The Barkley item, which springs from the Rondo-Green incident, seemed more genuine, as though Barkley were clearly irked by Green, and his calling card sentence, "I wish someone would punch his ass in the face," is a certifiable classic in any idiom. Still, he's seen Green maybe a hundred times, and surely Green has been more irritating at least 20 of those times.
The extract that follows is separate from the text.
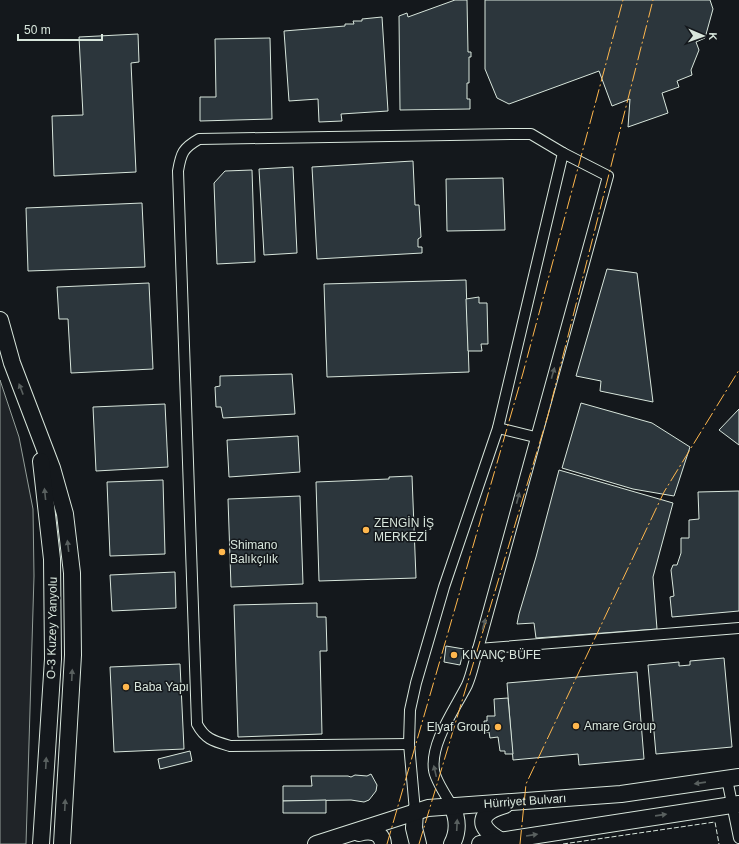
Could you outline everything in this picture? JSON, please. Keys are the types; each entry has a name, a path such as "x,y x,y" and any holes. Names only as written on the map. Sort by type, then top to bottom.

Hell, he was more irritating when he dunked over Nikola Mirotic and screamed in triumph in a way that made it look like he was going to become a praying mantis and bite off Mirotic's head.
 
But the Drake-Perkins thing is out-and-out madness. They talked smack as folks do, and then it took a turn, and suddenly the 30-something hip-hop artist snapped and had to be held back while the 30-something player/refrigerator was moved away from the argybargy before it became a hospital-level mismatch.
 
In short, tempers do seem a bit chafed in a sport that, unlike hockey, isn't usually dependent upon fighting to set or change the tone of a game. And getting one's face punched in its ass is, while hilarious, also . . . oh, the hell with it, it's hilarious.
 
So let's have more of this before the Western Conference Finals start, and through the duration of the Eastern Conference playoffs. If irritation is the new theme of these playoffs, let's do it up big. Let's have Pelicans trainer Duane Brooks and Warrior head of performance therapy Chelsea Lane offer to throw hands at each other at halftime if need be.
 
As long as neither of them says "I'll punch your ass in the face." Surely they know more about physiology than that.